● **THE TASK**: Can you reproduce the full text on firearm transfers and registration below, word for word?

● **TEXT EXCERPT**:
◇ ◇ ◇ ◇ ◇
This entire area, like many others, is a running sore in the law.  Regulations dealing with the transfer of a firearm, current and proposed, routinely set up situations in which neither A nor B can legally be in possession of the firearm, or both A and B can legally be in possession of the firearm at the same time.   This is system failure resulting from both ill-considered provisions and their complex interactions [FA s. 23, 27, 31 and 66(a), plus CC s. 91(1) and 92(1)].  


Activists are now exploiting a major loophole in the legislation's apparent intent:


A transfers a firearm to B, who is issued a registration certificate.  However, unless A ceases to be the owner of the firearm, A's registration certificate remains valid and B's registration certificate is also valid.  The firearm is now legally registered to both A and B.  FA s. 16(1) does not prohibit this transaction or its effects, although that may have been the intent of its writer.


Many firearms owners are taking advantage of that particular peculiarity in the law, and many firearms are now registered to multiple individuals.






In theory, each firearm is now registered by certificates showing only Make, Type, Action and Class entries for that group of firearms.   (Formerly, Model and Manufacturer were also used.)


The unique identification was formerly augmented by Calibre, Magazine capacity and Barrel length entries shown on the registration certificate.  That is no longer true.


That system cannot work, for technical reasons that are obvious to a genuine firearms expert.


The intent of creating the Registry's FRT disk was to eliminate the practice of registering a particular firearm type in many different ways.  It is a failure.  For example, on the FRT Version 2.3 disk, there are 90 "display pages," each showing the one  and only correct way to register a "Make: Winchester" and "Model: Model 70" rifle.


If one asks the FRT disk for "Winchester" and "Model 70," it finds two display pages -- the "Model 70" as made by two different Manufacturers.  That can wreck a data base search.
◇ ◇ ◇ ◇ ◇
● **RECORD SET**:
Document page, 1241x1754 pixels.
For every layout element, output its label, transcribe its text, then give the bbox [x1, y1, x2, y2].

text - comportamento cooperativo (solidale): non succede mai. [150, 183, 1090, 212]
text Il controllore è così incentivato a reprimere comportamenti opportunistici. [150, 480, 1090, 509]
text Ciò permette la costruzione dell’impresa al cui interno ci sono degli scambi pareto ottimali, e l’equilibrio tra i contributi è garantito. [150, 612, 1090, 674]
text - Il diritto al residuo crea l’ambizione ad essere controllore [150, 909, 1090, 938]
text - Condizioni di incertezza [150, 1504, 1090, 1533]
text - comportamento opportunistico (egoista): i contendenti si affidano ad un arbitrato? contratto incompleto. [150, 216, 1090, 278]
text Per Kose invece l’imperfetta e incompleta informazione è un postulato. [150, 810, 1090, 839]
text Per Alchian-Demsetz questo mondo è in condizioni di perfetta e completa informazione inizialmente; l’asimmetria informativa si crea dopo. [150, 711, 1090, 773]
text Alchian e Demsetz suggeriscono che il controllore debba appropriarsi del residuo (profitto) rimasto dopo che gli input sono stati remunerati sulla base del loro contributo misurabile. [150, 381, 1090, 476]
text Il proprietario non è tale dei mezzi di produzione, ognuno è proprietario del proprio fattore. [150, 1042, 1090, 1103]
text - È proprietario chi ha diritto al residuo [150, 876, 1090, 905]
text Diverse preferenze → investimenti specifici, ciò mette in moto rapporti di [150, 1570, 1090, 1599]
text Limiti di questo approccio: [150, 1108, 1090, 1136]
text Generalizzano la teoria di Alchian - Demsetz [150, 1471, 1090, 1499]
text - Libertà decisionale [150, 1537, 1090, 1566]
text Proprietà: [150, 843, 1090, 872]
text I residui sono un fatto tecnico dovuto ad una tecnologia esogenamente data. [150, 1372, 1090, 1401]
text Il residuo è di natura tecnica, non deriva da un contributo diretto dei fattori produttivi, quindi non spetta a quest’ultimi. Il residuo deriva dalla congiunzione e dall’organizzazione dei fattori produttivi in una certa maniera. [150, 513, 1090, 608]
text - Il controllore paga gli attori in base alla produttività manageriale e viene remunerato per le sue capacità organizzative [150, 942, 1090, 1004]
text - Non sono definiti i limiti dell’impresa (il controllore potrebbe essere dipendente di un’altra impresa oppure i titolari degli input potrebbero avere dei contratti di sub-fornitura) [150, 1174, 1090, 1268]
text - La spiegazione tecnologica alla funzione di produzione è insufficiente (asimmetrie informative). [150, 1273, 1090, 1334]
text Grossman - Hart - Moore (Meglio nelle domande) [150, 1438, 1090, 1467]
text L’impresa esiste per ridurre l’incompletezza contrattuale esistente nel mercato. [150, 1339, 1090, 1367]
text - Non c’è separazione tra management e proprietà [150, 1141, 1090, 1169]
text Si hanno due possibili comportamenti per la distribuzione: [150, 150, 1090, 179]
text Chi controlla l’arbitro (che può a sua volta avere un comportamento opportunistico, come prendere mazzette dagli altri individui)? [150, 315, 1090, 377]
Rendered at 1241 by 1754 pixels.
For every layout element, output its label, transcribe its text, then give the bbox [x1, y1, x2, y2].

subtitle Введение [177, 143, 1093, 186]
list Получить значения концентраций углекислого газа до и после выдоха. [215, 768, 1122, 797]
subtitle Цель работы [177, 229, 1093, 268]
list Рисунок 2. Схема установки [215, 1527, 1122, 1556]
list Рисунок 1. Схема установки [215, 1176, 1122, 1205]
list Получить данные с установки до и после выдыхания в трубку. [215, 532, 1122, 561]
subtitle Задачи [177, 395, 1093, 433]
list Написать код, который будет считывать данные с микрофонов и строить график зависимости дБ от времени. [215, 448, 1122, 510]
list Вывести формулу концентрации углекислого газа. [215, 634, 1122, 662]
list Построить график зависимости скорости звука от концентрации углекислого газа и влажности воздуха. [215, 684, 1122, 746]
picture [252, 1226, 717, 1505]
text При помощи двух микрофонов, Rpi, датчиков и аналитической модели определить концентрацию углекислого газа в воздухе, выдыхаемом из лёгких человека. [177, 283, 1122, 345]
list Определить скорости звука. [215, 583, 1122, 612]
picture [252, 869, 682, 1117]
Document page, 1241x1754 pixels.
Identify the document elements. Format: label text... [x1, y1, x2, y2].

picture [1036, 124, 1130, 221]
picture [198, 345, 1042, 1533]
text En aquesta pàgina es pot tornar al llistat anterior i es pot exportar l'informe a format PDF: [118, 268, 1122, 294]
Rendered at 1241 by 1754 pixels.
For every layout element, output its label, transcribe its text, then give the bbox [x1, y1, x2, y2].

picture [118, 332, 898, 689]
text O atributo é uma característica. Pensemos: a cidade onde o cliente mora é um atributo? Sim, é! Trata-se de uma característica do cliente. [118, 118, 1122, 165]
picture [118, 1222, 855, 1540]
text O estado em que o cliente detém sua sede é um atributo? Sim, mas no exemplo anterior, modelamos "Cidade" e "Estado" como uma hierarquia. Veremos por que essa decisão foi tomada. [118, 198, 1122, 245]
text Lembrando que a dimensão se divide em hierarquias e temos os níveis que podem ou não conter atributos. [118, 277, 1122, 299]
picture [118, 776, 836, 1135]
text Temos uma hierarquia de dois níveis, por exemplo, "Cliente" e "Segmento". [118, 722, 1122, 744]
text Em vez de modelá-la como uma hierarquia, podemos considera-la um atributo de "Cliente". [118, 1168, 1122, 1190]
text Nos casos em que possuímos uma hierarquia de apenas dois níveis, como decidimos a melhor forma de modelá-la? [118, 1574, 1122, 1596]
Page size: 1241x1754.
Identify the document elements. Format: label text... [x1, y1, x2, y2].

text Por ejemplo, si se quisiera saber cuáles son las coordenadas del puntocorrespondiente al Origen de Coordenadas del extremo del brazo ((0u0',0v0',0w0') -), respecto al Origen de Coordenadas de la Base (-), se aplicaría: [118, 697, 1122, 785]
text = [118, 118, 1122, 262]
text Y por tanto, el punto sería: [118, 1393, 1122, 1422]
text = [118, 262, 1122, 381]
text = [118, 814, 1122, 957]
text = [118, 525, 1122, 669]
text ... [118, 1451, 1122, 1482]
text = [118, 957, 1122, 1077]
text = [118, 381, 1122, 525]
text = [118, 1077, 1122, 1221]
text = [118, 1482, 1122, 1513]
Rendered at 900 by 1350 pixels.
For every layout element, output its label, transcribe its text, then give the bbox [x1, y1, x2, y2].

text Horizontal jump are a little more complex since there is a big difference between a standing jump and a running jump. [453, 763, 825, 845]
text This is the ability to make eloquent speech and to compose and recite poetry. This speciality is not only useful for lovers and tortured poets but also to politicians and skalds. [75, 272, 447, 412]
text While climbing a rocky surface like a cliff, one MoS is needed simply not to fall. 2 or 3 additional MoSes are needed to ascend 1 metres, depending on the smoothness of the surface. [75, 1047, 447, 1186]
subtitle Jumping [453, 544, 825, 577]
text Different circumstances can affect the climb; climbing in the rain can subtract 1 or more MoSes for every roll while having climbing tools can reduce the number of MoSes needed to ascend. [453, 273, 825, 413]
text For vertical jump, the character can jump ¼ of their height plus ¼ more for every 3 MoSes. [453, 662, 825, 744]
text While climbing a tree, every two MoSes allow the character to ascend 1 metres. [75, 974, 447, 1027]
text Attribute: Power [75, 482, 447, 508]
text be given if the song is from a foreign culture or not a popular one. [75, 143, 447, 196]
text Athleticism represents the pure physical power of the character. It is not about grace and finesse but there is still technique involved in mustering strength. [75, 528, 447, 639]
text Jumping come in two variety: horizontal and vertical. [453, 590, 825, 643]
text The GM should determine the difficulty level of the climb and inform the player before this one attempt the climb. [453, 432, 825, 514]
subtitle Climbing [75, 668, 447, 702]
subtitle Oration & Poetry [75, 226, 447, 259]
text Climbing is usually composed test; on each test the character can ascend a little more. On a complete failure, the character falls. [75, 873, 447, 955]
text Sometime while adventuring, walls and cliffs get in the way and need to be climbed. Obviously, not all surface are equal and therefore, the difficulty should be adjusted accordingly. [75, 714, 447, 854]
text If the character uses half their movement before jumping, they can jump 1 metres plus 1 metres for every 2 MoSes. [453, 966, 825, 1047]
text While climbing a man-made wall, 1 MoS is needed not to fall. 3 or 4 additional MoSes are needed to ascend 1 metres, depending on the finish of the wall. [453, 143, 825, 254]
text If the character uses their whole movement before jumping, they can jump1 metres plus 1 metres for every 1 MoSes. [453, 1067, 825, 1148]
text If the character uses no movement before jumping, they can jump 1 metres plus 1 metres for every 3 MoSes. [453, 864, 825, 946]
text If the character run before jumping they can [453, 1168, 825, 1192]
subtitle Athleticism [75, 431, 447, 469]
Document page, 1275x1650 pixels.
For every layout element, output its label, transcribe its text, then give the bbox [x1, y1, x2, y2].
◇ ◇ ◇ ◇ ◇
● **TASK RESULT**:
This entire area, like many others, is a running sore in the law.  Regulations dealing with the transfer of a firearm, current and proposed, routinely set up situations in which neither A nor B can legally be in possession of the firearm, or both A and B can legally be in possession of the firearm at the same time.   This is system failure resulting from both ill-considered provisions and their complex interactions [FA s. 23, 27, 31 and 66(a), plus CC s. 91(1) and 92(1)].  


Activists are now exploiting a major loophole in the legislation's apparent intent:


A transfers a firearm to B, who is issued a registration certificate.  However, unless A ceases to be the owner of the firearm, A's registration certificate remains valid and B's registration certificate is also valid.  The firearm is now legally registered to both A and B.  FA s. 16(1) does not prohibit this transaction or its effects, although that may have been the intent of its writer.


Many firearms owners are taking advantage of that particular peculiarity in the law, and many firearms are now registered to multiple individuals.






In theory, each firearm is now registered by certificates showing only Make, Type, Action and Class entries for that group of firearms.   (Formerly, Model and Manufacturer were also used.)


The unique identification was formerly augmented by Calibre, Magazine capacity and Barrel length entries shown on the registration certificate.  That is no longer true.


That system cannot work, for technical reasons that are obvious to a genuine firearms expert.


The intent of creating the Registry's FRT disk was to eliminate the practice of registering a particular firearm type in many different ways.  It is a failure.  For example, on the FRT Version 2.3 disk, there are 90 "display pages," each showing the one  and only correct way to register a "Make: Winchester" and "Model: Model 70" rifle.


If one asks the FRT disk for "Winchester" and "Model 70," it finds two display pages -- the "Model 70" as made by two different Manufacturers.  That can wreck a data base search.